In his first season with the Bears last year, Piñeiro made 82.1 percent of his field-goal attempts (23 of 28). The team was impressed with how he rebounded from a mini midseason slump to hit his final 11 field-goal tries over the last six games.

Piñeiro was acquired last May in a trade with the Raiders in exchange for a conditional seventh-round draft pick. He won a competition for the job with Elliott Fry in training camp and the first couple weeks of the preseason after the Bears had evaluated several other kickers in their rookie minicamp.

A year later, Piñeiro will be challenged by Ramiz Ahmed, who signed with the Bears April 17. Ahmed last kicked competitively at the University of Nevada in 2018, when he made 15-of-20 field-goal attempts (75.0 percent). After not playing football while attending UNLV and Arizona State, he made the Wolf Pack team as a kickoff specialist in 2017 following a tryout.

"Eddy did a lot of good things last year and there's things we wish that he would have done better," Tabor said. "That's any player. But there's always going to be competition. Eddy's not comfortable; he's still chasing it, and we have a lot of confidence in him. But at the end of the day, you've got to perform and he understands that, so I think he'll be fine."

Ahmed worked out for Tabor last spring and made a positive impression. He noted at the time that Ahmed was a prospect the Bears should continue to track and monitor.

Ahmed was signed by the Bears after another strong performance at a free-agent camp run by former NFL special-teams coach Gary Zauner in Arizona March 8-10.
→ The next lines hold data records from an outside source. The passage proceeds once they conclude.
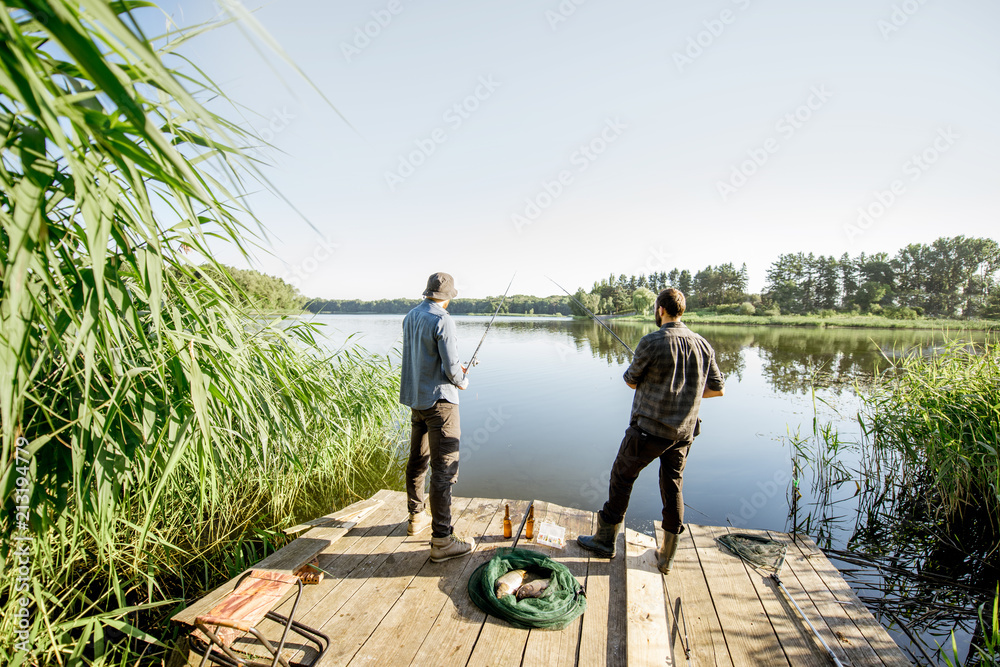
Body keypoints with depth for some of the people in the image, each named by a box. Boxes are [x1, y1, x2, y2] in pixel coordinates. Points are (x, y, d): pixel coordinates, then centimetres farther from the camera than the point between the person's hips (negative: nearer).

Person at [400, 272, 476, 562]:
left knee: (417, 461, 19)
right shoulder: (442, 320, -17)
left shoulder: (410, 317, 9)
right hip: (439, 400, -9)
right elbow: (451, 367, -22)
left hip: (415, 398, 9)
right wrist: (462, 381, 0)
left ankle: (416, 517, 35)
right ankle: (442, 540, -1)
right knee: (444, 468, -5)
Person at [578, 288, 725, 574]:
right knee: (673, 487, 16)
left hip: (650, 427, -5)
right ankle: (666, 557, 26)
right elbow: (717, 388, 8)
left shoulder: (651, 342, -16)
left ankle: (606, 540, 24)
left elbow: (631, 380, -4)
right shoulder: (703, 345, 1)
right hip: (683, 432, 6)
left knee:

"I saw [Ahmad] there and he was really striking the ball really well," Tabor said. "You could tell he cleaned some things up technically from the last spring. So I actually saw some growth and just thought this is a guy who deserves an opportunity. We're always going to have a couple of guys in camp, so I don't think that's anything off the charts on that deal. But he struck the ball well, and we're going to give him a shot."